Central bank policy meetings in the euro zone, U.K., Australia and Canada will also be in focus.

Ahead of the coming week, Investing.com has compiled a list of these and other significant events likely to affect the markets.

Monday, March 2

China is to publish the revised reading of the HSBC manufacturing index.

The euro zone is to produce preliminary data on consumer prices and a report on unemployment.

In the U.S., the Institute of Supply Management is to report on manufacturing activity.

Tuesday, March 3

The Reserve Bank of Australia is to announce its benchmark interest rate and publish its rate statement.

In the euro zone, Spain is to report on the change in the number of people employed.

Wednesday, March 4

China is to publish the HSBC services index.

The Bank of Canada is to announce its benchmark interest rate and publish its rate statement.

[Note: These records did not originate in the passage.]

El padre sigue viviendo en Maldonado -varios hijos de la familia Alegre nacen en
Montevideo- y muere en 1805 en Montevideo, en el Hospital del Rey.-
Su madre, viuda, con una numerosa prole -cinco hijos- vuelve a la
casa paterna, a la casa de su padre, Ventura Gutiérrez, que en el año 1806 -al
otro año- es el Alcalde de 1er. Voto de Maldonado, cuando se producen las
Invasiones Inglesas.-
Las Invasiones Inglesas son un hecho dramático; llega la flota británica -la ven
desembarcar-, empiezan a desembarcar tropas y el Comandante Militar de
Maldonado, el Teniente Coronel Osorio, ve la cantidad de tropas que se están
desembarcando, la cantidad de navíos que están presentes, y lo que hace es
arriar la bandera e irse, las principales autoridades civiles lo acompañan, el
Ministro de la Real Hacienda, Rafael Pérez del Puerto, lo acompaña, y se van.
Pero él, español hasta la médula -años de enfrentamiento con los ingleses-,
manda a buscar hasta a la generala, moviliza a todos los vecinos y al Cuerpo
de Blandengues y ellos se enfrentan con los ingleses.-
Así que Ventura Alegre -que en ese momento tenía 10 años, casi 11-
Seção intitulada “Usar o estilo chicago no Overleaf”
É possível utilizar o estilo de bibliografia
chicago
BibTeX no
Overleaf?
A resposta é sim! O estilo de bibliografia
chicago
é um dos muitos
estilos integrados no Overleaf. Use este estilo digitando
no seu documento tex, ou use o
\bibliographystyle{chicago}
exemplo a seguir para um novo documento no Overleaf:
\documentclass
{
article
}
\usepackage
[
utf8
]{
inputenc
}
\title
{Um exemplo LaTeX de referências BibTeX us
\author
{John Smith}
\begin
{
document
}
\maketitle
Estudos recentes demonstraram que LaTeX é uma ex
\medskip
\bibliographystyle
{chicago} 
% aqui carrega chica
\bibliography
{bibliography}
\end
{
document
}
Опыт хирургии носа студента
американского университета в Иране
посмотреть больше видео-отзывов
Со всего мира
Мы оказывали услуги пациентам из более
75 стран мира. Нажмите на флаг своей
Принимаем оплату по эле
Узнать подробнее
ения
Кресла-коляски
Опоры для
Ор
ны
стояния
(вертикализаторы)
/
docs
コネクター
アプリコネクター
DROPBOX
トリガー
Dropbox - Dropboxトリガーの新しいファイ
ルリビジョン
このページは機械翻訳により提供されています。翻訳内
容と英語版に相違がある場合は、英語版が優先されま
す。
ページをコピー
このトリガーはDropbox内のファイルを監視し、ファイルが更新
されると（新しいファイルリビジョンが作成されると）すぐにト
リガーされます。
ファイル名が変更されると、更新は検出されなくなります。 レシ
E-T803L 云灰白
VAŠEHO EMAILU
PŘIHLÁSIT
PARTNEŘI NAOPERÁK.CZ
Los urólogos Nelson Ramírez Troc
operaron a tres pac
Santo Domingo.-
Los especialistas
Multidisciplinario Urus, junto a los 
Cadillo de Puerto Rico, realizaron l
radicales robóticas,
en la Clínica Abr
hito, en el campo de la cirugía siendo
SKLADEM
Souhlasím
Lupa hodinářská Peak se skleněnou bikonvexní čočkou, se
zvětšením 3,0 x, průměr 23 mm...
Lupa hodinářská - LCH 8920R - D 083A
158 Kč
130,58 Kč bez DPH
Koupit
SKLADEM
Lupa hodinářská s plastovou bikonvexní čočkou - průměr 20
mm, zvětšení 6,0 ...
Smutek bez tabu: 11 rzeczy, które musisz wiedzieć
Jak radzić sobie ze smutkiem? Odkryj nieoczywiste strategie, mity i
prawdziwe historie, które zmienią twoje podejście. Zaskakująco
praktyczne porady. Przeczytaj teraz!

The U.S. is to release the ADP non-farm payrolls report, which looks at private sector jobs growth. Later in the day, the ISM is to report on services sector activity.

Thursday, March 5

The Bank of England is to announce its official bank rate.

The European Central Bank is also to announce its monetary policy decision. The rate announcement will be followed by a post-policy meeting press conference with President Mario Draghi.

The U.S. is to release the weekly report on initial jobless claims and data on factory orders.

Friday, March 6

The U.S. is to round up the week with the closely watched government report on nonfarm payrolls, the unemployment rate and average earnings.